- **Problem statement**:
Render every line of text in the material below as a JSON list of strings, one string per line, with blank lines and the pictures left out.

- **Data for this task**:
= = = =

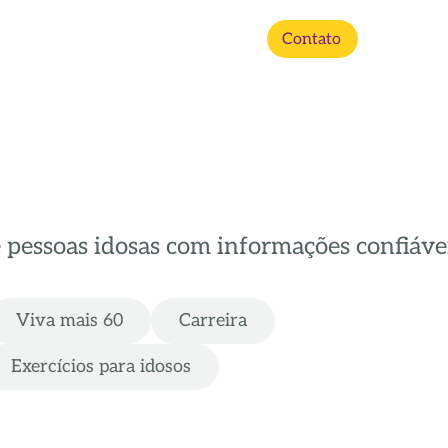
Contato
e pessoas idosas com informações confiávei
Viva mais 60
Carreira
Exercícios para idosos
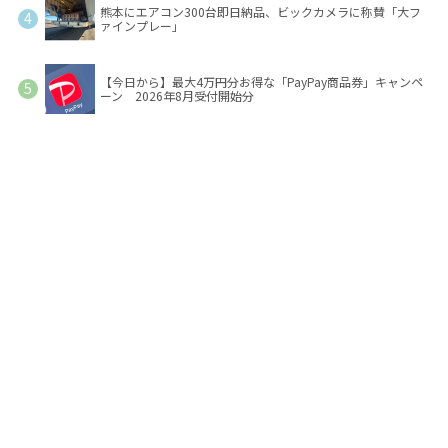
熊本にエアコン300台即日納品、ビックカメラに称賛「大フ
ァインプレー」
【今日から】最大4万円分お得な「PayPay商品券」キャンペ
ーン 2026年8月受付開始分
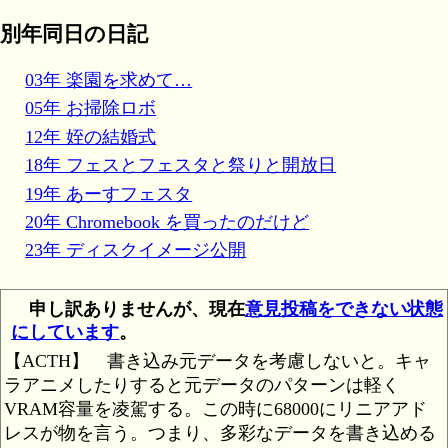
別年同日の日記
03年 楽園を求めて…
05年 お掃除ロボ
12年 姪の結婚式
18年 フェスとフェスタと祭りと開放日
19年 あーすフェスタ
20年 Chromebook を買ったのだけど
23年 ディスクイメージ公開
申し訳ありませんが、現在
意見投稿をできない状態
にしています
。
【ACTH】
書き込み元データを考慮しないと。キャ
ラアニメしたりすると元データのパターンは軽く
VRAM容量を凌駕する。この時に68000にリニアアド
レスが物を言う。つまり、多彩なデータを書き込める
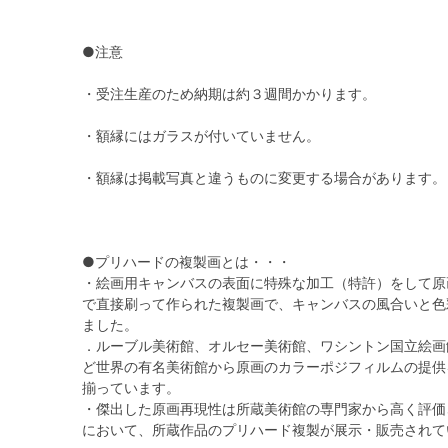
●注意
・受注生産のため納期は約３週間かかります。
・額縁にはガラスが付いていません。
・額縁は掲載写真と違うものに変更する場合があります。
●プリハードの複製画とは・・・
・絵画用キャンバスの表面に特殊な加工（特許）をして原
で直接刷って作られた複製画で、キャンバスの風合いと色
ました。
．ルーブル美術館、オルセー美術館、ワシントン国立絵画
ど世界の有名美術館から原画のカラーポジフィルムの提供
揃っています。
・傑出した原画再現性は所蔵美術館の専門家から高く評価
において、所蔵作品のプリハード複製が展示・販売されて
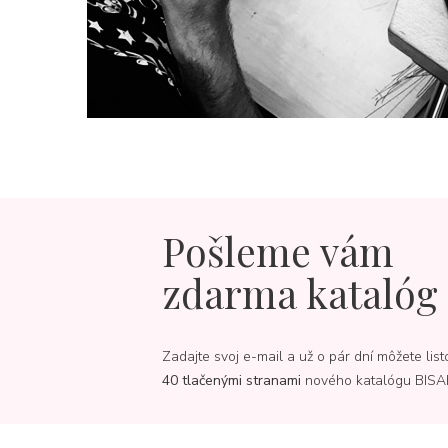
Pošleme vám
zdarma katalóg
Zadajte svoj e-mail a už o pár dní môžete list
40 tlačenými stranami
nového katalógu BISA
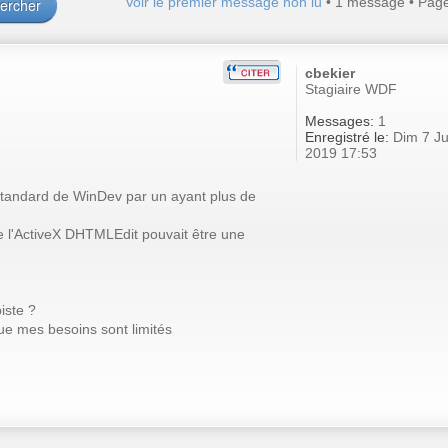
Voir le premier message non lu
• 1 message • Pag
cbekier
Stagiaire WDF
Messages:
1
Enregistré le:
Dim 7 Ju
2019 17:53
tandard de WinDev par un ayant plus de
e l'ActiveX DHTMLEdit pouvait être une
iste ?
que mes besoins sont limités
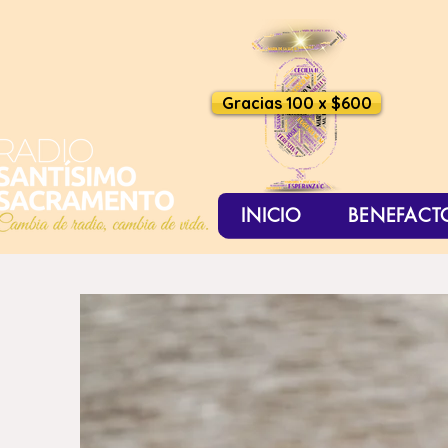
Gracias 100 x $600
INICIO
BENEFACT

= = = =

- **Task output**:
[
  "Contato",
  "e pessoas idosas com informações confiávei",
  "Viva mais 60",
  "Carreira",
  "Exercícios para idosos",
  "熊本にエアコン300台即日納品、ビックカメラに称賛「大フ",
  "ァインプレー」",
  "【今日から】最大4万円分お得な「PayPay商品券」キャンペ",
  "ーン 2026年8月受付開始分",
  "別年同日の日記",
  "03年 楽園を求めて…",
  "05年 お掃除ロボ",
  "12年 姪の結婚式",
  "18年 フェスとフェスタと祭りと開放日",
  "19年 あーすフェスタ",
  "20年 Chromebook を買ったのだけど",
  "23年 ディスクイメージ公開",
  "申し訳ありませんが、現在",
  "意見投稿をできない状態",
  "にしています",
  "。",
  "【ACTH】",
  "書き込み元データを考慮しないと。キャ",
  "ラアニメしたりすると元データのパターンは軽く",
  "VRAM容量を凌駕する。この時に68000にリニアアド",
  "レスが物を言う。つまり、多彩なデータを書き込める",
  "●注意",
  "・受注生産のため納期は約３週間かかります。",
  "・額縁にはガラスが付いていません。",
  "・額縁は掲載写真と違うものに変更する場合があります。",
  "●プリハードの複製画とは・・・",
  "・絵画用キャンバスの表面に特殊な加工（特許）をして原",
  "で直接刷って作られた複製画で、キャンバスの風合いと色",
  "ました。",
  "．ルーブル美術館、オルセー美術館、ワシントン国立絵画",
  "ど世界の有名美術館から原画のカラーポジフィルムの提供",
  "揃っています。",
  "・傑出した原画再現性は所蔵美術館の専門家から高く評価",
  "において、所蔵作品のプリハード複製が展示・販売されて",
  "Pošleme vám",
  "zdarma katalóg",
  "Zadajte svoj e-mail a už o pár dní môžete list",
  "40 tlačenými stranami",
  "nového katalógu BISA",
  "Voir le premier message non lu",
  "• 1 message • Pag",
  "cbekier",
  "Stagiaire WDF",
  "Messages:",
  "1",
  "Enregistré le:",
  "Dim 7 Ju",
  "2019 17:53",
  "tandard de WinDev par un ayant plus de",
  "e l'ActiveX DHTMLEdit pouvait être une",
  "iste ?",
  "que mes besoins sont limités",
  "Gracias 100 x $600",
  "INICIO",
  "BENEFACT"
]